* [Work task] Report how many lines of the listing below contain the string "image" and provide only that number.

* [Given material]
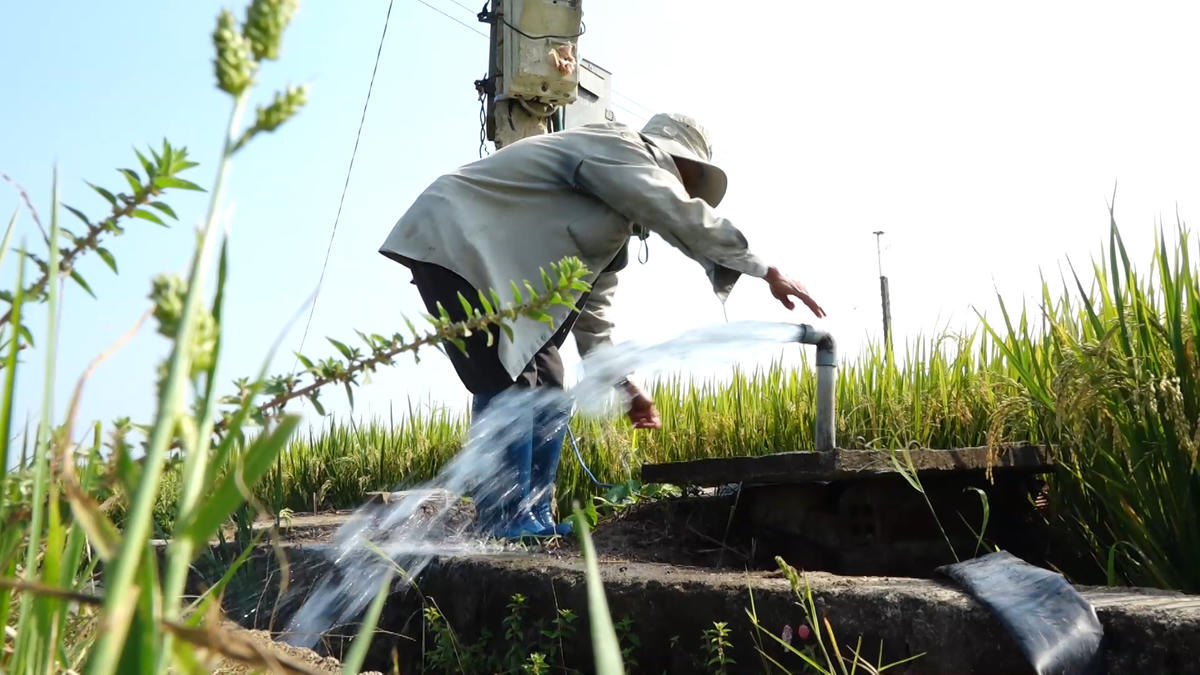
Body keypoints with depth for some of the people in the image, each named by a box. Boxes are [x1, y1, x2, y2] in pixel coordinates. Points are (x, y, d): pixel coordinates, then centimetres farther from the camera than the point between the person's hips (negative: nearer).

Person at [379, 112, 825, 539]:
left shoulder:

* [Finished exercise] 1